─── Records for processing

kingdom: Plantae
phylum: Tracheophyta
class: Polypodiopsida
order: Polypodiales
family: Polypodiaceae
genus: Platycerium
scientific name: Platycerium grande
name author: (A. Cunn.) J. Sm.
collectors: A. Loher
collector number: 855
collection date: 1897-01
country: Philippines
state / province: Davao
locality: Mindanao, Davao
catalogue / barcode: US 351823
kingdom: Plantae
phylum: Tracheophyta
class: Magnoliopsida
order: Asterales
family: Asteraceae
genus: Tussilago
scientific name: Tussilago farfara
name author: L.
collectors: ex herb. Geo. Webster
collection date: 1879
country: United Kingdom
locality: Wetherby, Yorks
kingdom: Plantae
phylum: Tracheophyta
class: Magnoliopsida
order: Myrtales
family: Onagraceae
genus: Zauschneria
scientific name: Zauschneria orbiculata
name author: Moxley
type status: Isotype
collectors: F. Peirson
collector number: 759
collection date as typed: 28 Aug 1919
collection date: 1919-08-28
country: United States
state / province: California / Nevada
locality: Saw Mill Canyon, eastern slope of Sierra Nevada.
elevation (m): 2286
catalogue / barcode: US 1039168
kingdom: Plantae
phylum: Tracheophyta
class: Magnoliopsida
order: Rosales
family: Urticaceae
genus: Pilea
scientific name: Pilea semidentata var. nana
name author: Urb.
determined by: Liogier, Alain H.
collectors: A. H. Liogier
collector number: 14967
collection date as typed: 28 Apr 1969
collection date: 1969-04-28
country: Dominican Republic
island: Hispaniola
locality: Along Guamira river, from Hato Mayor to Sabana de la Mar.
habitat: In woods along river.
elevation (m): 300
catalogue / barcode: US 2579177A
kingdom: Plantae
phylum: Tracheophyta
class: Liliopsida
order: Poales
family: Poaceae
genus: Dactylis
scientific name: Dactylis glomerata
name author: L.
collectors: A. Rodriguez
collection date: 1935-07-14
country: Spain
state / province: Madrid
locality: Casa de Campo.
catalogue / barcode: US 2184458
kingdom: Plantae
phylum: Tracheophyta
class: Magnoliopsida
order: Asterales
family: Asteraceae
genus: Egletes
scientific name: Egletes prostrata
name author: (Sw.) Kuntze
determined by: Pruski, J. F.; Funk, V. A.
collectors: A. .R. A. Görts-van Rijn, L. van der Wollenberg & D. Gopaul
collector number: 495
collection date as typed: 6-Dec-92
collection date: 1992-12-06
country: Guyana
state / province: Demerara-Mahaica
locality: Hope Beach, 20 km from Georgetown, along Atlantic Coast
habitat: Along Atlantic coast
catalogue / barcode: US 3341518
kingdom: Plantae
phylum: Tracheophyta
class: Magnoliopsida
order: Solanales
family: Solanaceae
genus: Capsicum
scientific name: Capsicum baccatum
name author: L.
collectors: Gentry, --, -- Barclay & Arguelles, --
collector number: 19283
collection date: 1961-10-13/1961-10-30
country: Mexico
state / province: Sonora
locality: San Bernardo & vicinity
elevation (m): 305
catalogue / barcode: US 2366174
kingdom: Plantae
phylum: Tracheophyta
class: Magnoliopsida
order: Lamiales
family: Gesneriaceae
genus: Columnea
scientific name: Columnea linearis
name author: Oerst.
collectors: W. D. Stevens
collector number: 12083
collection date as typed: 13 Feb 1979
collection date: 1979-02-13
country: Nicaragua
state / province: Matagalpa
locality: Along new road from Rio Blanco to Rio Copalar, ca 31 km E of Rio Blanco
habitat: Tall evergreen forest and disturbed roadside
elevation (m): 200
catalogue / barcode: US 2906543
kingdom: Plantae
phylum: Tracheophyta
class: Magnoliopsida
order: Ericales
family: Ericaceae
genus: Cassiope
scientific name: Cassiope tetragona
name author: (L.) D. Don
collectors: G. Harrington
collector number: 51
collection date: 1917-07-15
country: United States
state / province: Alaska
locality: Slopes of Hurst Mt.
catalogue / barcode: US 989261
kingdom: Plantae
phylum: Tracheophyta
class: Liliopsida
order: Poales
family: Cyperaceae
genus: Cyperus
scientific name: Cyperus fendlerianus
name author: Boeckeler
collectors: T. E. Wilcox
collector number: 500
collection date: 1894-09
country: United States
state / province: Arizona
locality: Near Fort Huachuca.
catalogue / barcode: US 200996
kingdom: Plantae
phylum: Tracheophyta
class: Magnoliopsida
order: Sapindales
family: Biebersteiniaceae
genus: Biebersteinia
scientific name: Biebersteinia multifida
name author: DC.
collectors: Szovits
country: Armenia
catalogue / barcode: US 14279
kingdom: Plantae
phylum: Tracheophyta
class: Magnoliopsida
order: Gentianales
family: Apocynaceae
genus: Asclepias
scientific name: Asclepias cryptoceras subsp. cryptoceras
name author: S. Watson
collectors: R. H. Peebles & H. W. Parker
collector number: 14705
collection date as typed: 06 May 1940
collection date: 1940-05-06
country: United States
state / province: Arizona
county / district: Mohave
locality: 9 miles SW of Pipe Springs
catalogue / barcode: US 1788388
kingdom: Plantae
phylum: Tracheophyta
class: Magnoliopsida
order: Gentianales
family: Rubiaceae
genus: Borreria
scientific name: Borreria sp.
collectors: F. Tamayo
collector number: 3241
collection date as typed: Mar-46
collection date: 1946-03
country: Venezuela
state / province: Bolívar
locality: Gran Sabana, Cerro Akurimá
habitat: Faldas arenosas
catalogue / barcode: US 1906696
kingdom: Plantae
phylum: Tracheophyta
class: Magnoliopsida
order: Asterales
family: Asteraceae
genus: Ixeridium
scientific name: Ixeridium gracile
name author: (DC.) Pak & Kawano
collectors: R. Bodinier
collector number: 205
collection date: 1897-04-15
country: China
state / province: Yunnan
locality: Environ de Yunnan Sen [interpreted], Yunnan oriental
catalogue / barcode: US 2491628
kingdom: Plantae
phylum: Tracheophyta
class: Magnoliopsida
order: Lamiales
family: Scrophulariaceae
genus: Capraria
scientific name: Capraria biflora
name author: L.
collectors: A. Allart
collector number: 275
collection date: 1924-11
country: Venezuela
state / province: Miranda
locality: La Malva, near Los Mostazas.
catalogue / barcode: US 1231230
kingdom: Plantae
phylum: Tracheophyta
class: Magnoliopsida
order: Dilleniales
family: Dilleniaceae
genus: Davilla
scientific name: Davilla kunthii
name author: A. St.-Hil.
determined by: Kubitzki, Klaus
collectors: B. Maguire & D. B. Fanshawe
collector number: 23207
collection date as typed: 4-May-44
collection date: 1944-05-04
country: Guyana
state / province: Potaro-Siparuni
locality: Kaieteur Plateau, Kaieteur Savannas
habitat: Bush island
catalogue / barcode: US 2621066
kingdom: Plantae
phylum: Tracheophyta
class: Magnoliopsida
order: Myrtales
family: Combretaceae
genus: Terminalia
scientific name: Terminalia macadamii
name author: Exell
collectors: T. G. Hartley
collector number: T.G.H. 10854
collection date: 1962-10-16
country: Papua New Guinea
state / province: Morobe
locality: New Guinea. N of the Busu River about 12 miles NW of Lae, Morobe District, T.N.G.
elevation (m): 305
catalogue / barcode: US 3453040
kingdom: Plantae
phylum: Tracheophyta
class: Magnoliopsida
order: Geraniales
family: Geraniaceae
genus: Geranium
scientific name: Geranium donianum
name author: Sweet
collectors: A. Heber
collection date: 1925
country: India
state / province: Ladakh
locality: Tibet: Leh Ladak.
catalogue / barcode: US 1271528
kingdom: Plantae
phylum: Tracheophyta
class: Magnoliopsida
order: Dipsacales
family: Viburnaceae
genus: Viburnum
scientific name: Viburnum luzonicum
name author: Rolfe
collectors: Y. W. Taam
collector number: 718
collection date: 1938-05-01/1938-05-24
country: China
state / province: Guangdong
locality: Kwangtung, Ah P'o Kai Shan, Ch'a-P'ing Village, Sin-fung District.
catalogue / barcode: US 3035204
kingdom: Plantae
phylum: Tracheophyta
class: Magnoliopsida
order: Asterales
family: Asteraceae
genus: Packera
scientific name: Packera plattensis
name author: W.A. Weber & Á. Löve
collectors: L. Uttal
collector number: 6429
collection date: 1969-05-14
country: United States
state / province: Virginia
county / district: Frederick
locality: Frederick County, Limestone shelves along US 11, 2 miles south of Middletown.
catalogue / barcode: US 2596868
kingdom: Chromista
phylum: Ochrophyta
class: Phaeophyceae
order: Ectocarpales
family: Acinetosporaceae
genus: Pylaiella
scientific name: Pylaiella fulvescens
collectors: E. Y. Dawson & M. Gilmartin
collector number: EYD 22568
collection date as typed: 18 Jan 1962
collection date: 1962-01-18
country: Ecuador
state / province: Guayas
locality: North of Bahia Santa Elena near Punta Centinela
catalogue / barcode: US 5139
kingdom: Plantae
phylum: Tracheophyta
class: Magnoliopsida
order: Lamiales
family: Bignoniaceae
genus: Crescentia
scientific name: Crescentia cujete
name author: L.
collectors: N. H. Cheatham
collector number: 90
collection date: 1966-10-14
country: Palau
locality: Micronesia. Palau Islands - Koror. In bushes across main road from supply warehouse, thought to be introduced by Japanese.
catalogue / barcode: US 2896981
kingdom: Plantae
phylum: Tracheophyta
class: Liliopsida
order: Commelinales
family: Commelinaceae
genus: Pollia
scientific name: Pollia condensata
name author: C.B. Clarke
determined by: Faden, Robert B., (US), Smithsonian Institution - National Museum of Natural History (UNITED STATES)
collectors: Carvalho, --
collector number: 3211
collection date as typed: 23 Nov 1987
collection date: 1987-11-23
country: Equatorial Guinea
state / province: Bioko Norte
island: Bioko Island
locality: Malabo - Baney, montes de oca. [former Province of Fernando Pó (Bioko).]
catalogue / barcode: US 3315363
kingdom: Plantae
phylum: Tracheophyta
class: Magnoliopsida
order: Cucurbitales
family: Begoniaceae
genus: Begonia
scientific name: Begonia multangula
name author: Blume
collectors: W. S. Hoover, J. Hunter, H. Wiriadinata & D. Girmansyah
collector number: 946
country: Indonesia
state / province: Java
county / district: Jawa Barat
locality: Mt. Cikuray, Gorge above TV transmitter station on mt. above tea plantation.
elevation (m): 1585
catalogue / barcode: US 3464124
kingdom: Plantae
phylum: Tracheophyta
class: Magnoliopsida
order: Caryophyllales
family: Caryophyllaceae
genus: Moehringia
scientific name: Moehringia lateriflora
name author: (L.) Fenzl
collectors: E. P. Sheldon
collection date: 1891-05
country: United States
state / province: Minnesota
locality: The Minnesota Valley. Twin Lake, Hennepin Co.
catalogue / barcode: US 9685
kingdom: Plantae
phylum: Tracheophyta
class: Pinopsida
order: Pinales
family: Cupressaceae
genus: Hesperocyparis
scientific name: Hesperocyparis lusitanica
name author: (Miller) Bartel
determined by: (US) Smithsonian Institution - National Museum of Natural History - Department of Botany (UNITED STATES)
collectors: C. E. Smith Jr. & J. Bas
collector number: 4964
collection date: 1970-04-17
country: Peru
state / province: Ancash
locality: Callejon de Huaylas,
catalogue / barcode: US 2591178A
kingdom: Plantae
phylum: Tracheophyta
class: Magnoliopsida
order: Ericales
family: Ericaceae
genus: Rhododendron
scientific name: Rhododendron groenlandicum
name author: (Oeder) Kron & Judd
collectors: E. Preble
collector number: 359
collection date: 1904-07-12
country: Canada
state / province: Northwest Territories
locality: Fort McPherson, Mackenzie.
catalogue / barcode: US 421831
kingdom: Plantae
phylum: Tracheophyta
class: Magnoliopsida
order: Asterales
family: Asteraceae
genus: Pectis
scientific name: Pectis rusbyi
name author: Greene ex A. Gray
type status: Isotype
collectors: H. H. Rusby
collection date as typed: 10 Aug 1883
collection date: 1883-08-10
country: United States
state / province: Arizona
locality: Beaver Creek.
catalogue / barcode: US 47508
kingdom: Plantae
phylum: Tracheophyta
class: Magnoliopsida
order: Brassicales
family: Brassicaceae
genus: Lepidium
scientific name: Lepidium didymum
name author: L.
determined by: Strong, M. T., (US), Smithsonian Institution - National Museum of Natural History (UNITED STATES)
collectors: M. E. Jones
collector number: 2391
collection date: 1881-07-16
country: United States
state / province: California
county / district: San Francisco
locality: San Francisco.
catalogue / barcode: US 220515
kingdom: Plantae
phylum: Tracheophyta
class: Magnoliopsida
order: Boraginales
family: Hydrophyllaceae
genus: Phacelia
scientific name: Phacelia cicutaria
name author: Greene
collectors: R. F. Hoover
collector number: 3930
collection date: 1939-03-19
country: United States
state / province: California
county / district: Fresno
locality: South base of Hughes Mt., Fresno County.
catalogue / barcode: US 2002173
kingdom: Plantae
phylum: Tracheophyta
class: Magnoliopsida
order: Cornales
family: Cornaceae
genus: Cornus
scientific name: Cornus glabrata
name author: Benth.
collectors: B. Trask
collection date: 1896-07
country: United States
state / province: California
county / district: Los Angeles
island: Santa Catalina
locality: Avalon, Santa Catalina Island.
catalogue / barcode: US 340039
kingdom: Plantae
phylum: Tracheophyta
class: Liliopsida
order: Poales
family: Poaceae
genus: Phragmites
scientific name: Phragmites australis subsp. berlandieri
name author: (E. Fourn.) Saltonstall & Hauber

──────

Set exercise: Begin at the line containing "collection date: 1925" and stop after the line containing "collectors: E. Y. Dawson & M. Gilmartin". Reproduce only those lines, substituting "site" for every occurrence of "locality" and leaving everything else unchanged.

Result of this exercise:
collection date: 1925
country: India
state / province: Ladakh
site: Tibet: Leh Ladak.
catalogue / barcode: US 1271528
kingdom: Plantae
phylum: Tracheophyta
class: Magnoliopsida
order: Dipsacales
family: Viburnaceae
genus: Viburnum
scientific name: Viburnum luzonicum
name author: Rolfe
collectors: Y. W. Taam
collector number: 718
collection date: 1938-05-01/1938-05-24
country: China
state / province: Guangdong
site: Kwangtung, Ah P'o Kai Shan, Ch'a-P'ing Village, Sin-fung District.
catalogue / barcode: US 3035204
kingdom: Plantae
phylum: Tracheophyta
class: Magnoliopsida
order: Asterales
family: Asteraceae
genus: Packera
scientific name: Packera plattensis
name author: W.A. Weber & Á. Löve
collectors: L. Uttal
collector number: 6429
collection date: 1969-05-14
country: United States
state / province: Virginia
county / district: Frederick
site: Frederick County, Limestone shelves along US 11, 2 miles south of Middletown.
catalogue / barcode: US 2596868
kingdom: Chromista
phylum: Ochrophyta
class: Phaeophyceae
order: Ectocarpales
family: Acinetosporaceae
genus: Pylaiella
scientific name: Pylaiella fulvescens
collectors: E. Y. Dawson & M. Gilmartin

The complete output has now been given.